*** TEKS LATIHAN ***

Tuesday 11 March 2014

Nalar Kota Penduduk Desa

TIDAK hanya bagi warga kota, televisi dan internet telah menjadi bagian tidak terpisahkan dalam kehidupan masyarakat di pedesaan. Keduanya hadir seperti tetangga; menjadi teman berbagi suka duka. Keduanya menyediakan waktu lapang ketika kita menghabiskan waktu luang. Televisi dan internet menyelinap ke ruang-ruang paling privat, menebarkan bujuk rayu sehingga perlahan mengubah nalar penduduk desa yang bersahaja menyerupai nalar penduduk kota.

*** DATA TERSEDIA ***

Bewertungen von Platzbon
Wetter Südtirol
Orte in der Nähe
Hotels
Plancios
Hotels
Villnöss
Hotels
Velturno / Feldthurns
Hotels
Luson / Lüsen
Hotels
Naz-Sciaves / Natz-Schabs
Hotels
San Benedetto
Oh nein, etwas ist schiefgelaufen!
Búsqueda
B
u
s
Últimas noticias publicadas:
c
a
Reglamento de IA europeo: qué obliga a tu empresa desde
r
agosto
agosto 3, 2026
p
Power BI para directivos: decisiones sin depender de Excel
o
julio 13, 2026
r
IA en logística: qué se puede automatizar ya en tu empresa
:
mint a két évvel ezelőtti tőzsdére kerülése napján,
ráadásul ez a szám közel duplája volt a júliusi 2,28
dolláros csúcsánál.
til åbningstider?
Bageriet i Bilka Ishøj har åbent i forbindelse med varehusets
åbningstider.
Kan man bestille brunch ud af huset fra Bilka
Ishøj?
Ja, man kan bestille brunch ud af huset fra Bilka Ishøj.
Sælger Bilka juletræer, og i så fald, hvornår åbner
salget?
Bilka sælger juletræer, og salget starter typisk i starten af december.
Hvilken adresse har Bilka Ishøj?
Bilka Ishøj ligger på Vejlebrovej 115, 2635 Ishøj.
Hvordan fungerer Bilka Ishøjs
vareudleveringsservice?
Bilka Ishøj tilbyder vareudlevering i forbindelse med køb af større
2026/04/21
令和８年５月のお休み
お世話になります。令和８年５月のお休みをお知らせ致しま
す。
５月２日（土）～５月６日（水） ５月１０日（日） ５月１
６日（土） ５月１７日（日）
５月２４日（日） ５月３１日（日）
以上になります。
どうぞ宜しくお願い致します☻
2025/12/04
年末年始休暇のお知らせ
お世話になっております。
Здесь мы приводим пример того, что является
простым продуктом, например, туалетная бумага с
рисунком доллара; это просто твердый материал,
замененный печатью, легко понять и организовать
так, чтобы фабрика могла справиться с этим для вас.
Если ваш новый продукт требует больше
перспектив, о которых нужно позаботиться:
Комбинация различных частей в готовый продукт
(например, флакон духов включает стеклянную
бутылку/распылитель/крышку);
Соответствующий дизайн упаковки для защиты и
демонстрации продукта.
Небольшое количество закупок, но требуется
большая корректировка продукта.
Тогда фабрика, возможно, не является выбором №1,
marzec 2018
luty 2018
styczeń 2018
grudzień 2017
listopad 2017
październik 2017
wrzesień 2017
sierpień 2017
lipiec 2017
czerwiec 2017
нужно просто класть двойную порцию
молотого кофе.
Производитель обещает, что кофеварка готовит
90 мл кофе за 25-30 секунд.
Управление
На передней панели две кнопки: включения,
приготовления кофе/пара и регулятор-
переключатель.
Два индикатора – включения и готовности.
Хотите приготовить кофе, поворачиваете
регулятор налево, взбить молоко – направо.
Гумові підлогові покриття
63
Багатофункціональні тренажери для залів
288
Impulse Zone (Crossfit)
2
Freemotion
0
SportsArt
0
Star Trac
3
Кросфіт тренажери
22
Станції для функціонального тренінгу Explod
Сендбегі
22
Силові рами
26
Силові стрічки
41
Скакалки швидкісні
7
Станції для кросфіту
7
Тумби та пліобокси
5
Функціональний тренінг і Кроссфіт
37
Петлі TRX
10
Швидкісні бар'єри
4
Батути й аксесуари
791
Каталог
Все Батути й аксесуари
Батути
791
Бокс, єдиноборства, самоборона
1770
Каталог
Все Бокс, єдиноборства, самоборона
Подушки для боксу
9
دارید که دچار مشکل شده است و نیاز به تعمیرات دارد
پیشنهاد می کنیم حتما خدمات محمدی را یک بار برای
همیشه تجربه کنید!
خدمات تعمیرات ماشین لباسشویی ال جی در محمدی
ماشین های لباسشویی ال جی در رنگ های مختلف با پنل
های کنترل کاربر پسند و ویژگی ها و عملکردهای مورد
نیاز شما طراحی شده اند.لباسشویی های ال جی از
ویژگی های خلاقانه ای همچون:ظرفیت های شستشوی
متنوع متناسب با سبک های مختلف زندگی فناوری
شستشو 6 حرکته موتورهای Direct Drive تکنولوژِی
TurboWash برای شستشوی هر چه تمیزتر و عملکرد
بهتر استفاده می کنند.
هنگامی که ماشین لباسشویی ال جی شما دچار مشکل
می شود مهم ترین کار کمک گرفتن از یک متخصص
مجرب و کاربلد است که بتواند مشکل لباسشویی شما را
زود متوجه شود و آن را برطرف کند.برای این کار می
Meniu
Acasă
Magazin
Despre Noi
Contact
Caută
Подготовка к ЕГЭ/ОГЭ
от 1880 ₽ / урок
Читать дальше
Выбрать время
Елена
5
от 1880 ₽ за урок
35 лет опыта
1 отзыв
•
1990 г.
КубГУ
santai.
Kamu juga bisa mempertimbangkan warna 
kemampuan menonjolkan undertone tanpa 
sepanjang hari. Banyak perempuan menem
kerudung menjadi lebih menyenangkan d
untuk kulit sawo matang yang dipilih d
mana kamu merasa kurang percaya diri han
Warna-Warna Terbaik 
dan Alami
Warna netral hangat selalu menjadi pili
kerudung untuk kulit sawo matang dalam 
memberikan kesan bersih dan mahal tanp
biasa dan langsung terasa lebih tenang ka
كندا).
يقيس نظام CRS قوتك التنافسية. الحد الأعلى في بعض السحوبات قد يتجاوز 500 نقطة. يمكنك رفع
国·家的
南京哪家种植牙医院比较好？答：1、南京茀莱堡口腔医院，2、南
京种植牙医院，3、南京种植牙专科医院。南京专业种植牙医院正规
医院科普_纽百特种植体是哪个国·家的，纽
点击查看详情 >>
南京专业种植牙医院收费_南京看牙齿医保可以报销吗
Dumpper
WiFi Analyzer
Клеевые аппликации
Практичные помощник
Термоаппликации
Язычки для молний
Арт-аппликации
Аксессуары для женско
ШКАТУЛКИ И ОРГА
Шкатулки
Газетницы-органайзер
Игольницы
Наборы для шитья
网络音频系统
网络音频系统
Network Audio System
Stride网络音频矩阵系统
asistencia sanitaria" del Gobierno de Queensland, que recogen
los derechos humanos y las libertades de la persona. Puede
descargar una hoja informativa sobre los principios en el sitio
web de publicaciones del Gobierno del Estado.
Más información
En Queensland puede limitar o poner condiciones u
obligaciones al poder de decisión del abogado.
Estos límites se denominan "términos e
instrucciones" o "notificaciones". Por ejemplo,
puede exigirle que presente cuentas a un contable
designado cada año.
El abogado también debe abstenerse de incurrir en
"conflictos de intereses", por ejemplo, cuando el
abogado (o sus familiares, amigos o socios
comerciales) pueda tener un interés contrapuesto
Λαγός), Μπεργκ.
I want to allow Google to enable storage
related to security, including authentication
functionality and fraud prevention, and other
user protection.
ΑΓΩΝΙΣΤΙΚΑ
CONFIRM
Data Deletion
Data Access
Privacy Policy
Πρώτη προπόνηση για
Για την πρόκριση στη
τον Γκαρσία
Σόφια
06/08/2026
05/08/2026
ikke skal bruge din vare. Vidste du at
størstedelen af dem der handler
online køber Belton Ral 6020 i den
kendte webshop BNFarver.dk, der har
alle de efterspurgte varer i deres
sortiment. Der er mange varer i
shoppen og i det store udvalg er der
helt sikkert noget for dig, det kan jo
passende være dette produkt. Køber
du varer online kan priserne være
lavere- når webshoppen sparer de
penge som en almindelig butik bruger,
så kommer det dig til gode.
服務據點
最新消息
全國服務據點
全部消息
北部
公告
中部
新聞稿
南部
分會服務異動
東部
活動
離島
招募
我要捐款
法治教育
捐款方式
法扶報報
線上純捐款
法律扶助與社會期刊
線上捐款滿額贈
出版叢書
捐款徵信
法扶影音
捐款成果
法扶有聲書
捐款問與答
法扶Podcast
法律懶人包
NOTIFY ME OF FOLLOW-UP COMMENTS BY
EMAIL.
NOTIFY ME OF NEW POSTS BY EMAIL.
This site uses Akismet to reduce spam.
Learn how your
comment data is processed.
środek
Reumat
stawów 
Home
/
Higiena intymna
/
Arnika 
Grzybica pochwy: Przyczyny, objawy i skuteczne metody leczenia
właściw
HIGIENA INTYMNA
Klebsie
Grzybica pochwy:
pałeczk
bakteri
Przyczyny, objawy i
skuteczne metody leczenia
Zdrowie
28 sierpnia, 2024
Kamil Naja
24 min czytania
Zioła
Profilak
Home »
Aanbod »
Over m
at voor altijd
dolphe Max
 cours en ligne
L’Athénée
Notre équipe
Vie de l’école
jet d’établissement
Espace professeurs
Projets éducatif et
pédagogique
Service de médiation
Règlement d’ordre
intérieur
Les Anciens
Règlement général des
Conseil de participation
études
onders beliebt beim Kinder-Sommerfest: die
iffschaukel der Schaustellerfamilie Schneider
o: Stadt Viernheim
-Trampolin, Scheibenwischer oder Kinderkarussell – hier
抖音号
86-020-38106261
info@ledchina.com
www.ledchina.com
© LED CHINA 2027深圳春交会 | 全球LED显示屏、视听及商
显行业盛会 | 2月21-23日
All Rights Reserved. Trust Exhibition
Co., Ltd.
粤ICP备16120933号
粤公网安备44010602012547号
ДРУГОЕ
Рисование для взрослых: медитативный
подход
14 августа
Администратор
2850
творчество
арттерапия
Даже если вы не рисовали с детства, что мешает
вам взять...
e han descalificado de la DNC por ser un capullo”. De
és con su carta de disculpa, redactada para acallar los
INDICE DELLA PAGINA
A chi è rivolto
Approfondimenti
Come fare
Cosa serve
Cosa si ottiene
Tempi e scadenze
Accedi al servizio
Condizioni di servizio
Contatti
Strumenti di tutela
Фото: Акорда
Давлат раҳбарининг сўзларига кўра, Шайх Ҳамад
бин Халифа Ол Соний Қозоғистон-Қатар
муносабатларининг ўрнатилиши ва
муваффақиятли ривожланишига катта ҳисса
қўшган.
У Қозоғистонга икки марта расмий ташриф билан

***

### KEGIATAN
Menurut teks latihan, televisi dan internet hadir seperti apa dalam kehidupan masyarakat di pedesaan?

### JAWABAN
Keduanya hadir seperti tetangga yang menjadi teman berbagi suka duka.